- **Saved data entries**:
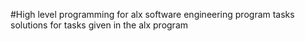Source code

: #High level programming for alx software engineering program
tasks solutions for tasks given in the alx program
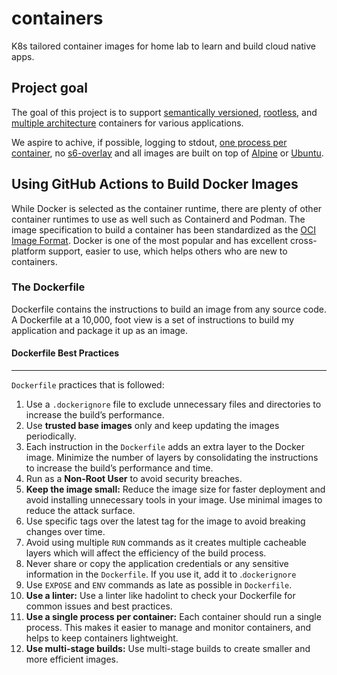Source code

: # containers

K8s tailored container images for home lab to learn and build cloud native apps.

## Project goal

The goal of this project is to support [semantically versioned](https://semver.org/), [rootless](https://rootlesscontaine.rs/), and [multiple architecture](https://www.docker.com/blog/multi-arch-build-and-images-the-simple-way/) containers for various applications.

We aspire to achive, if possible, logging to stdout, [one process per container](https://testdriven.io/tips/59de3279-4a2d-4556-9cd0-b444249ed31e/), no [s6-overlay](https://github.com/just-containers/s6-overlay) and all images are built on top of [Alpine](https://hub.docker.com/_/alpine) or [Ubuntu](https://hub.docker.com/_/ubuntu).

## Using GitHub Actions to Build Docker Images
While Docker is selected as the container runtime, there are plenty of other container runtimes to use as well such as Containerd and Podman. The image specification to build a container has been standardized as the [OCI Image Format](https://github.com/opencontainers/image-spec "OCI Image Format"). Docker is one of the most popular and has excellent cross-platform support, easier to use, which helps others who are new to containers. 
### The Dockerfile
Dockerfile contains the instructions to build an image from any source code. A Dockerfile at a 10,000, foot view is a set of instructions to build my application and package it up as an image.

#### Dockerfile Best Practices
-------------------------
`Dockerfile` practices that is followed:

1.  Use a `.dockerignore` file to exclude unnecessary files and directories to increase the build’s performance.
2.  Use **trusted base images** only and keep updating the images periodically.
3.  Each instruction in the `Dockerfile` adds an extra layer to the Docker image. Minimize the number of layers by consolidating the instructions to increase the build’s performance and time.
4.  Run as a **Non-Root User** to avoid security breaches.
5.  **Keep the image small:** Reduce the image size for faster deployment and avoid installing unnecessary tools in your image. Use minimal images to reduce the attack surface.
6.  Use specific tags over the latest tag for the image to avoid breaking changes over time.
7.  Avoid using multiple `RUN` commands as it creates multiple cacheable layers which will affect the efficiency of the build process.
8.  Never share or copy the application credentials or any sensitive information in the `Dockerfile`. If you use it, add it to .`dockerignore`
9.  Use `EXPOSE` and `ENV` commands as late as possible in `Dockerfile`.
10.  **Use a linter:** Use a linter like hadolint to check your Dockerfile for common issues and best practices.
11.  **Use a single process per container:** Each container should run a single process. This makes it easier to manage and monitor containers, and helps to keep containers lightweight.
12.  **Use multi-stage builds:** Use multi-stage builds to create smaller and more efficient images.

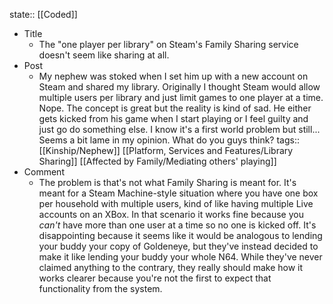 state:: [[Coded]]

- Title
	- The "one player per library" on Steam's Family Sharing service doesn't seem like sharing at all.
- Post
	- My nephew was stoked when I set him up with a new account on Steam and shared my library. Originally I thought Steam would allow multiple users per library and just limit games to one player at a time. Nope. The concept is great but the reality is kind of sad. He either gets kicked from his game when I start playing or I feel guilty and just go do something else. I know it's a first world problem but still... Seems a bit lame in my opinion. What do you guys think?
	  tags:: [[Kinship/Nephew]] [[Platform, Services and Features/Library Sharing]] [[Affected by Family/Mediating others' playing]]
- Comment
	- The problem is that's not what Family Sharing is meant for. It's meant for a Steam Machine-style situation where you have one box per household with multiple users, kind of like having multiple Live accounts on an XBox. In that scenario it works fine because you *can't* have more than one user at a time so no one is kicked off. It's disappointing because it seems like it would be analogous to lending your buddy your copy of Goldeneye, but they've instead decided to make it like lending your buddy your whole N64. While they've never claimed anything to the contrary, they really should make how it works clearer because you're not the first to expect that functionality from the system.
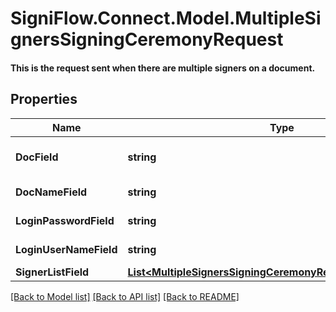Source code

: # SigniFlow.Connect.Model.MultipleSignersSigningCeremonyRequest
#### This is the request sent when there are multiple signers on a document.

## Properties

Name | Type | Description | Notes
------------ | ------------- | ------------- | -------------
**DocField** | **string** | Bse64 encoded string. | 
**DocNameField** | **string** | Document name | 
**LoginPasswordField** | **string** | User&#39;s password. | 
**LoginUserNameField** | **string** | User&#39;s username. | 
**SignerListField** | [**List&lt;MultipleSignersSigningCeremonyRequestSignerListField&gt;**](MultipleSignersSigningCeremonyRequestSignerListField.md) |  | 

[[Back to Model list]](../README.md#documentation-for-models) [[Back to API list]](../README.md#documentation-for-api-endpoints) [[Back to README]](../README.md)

- **Task goal**:
Without the pictures, restate all of the entries above verbatim.

- **The completed task**:
Source code

: #High level programming for alx software engineering program
tasks solutions for tasks given in the alx program
Source code

: # containers

K8s tailored container images for home lab to learn and build cloud native apps.

## Project goal

The goal of this project is to support [semantically versioned](https://semver.org/), [rootless](https://rootlesscontaine.rs/), and [multiple architecture](https://www.docker.com/blog/multi-arch-build-and-images-the-simple-way/) containers for various applications.

We aspire to achive, if possible, logging to stdout, [one process per container](https://testdriven.io/tips/59de3279-4a2d-4556-9cd0-b444249ed31e/), no [s6-overlay](https://github.com/just-containers/s6-overlay) and all images are built on top of [Alpine](https://hub.docker.com/_/alpine) or [Ubuntu](https://hub.docker.com/_/ubuntu).

## Using GitHub Actions to Build Docker Images
While Docker is selected as the container runtime, there are plenty of other container runtimes to use as well such as Containerd and Podman. The image specification to build a container has been standardized as the [OCI Image Format](https://github.com/opencontainers/image-spec "OCI Image Format"). Docker is one of the most popular and has excellent cross-platform support, easier to use, which helps others who are new to containers. 
### The Dockerfile
Dockerfile contains the instructions to build an image from any source code. A Dockerfile at a 10,000, foot view is a set of instructions to build my application and package it up as an image.

#### Dockerfile Best Practices
-------------------------
`Dockerfile` practices that is followed:

1.  Use a `.dockerignore` file to exclude unnecessary files and directories to increase the build’s performance.
2.  Use **trusted base images** only and keep updating the images periodically.
3.  Each instruction in the `Dockerfile` adds an extra layer to the Docker image. Minimize the number of layers by consolidating the instructions to increase the build’s performance and time.
4.  Run as a **Non-Root User** to avoid security breaches.
5.  **Keep the image small:** Reduce the image size for faster deployment and avoid installing unnecessary tools in your image. Use minimal images to reduce the attack surface.
6.  Use specific tags over the latest tag for the image to avoid breaking changes over time.
7.  Avoid using multiple `RUN` commands as it creates multiple cacheable layers which will affect the efficiency of the build process.
8.  Never share or copy the application credentials or any sensitive information in the `Dockerfile`. If you use it, add it to .`dockerignore`
9.  Use `EXPOSE` and `ENV` commands as late as possible in `Dockerfile`.
10.  **Use a linter:** Use a linter like hadolint to check your Dockerfile for common issues and best practices.
11.  **Use a single process per container:** Each container should run a single process. This makes it easier to manage and monitor containers, and helps to keep containers lightweight.
12.  **Use multi-stage builds:** Use multi-stage builds to create smaller and more efficient images.

 state:: [[Coded]]

- Title
	- The "one player per library" on Steam's Family Sharing service doesn't seem like sharing at all.
- Post
	- My nephew was stoked when I set him up with a new account on Steam and shared my library. Originally I thought Steam would allow multiple users per library and just limit games to one player at a time. Nope. The concept is great but the reality is kind of sad. He either gets kicked from his game when I start playing or I feel guilty and just go do something else. I know it's a first world problem but still... Seems a bit lame in my opinion. What do you guys think?
	  tags:: [[Kinship/Nephew]] [[Platform, Services and Features/Library Sharing]] [[Affected by Family/Mediating others' playing]]
- Comment
	- The problem is that's not what Family Sharing is meant for. It's meant for a Steam Machine-style situation where you have one box per household with multiple users, kind of like having multiple Live accounts on an XBox. In that scenario it works fine because you *can't* have more than one user at a time so no one is kicked off. It's disappointing because it seems like it would be analogous to lending your buddy your copy of Goldeneye, but they've instead decided to make it like lending your buddy your whole N64. While they've never claimed anything to the contrary, they really should make how it works clearer because you're not the first to expect that functionality from the system.
Source code

: # SigniFlow.Connect.Model.MultipleSignersSigningCeremonyRequest
#### This is the request sent when there are multiple signers on a document.

## Properties

Name | Type | Description | Notes
------------ | ------------- | ------------- | -------------
**DocField** | **string** | Bse64 encoded string. | 
**DocNameField** | **string** | Document name | 
**LoginPasswordField** | **string** | User&#39;s password. | 
**LoginUserNameField** | **string** | User&#39;s username. | 
**SignerListField** | [**List&lt;MultipleSignersSigningCeremonyRequestSignerListField&gt;**](MultipleSignersSigningCeremonyRequestSignerListField.md) |  | 

[[Back to Model list]](../README.md#documentation-for-models) [[Back to API list]](../README.md#documentation-for-api-endpoints) [[Back to README]](../README.md)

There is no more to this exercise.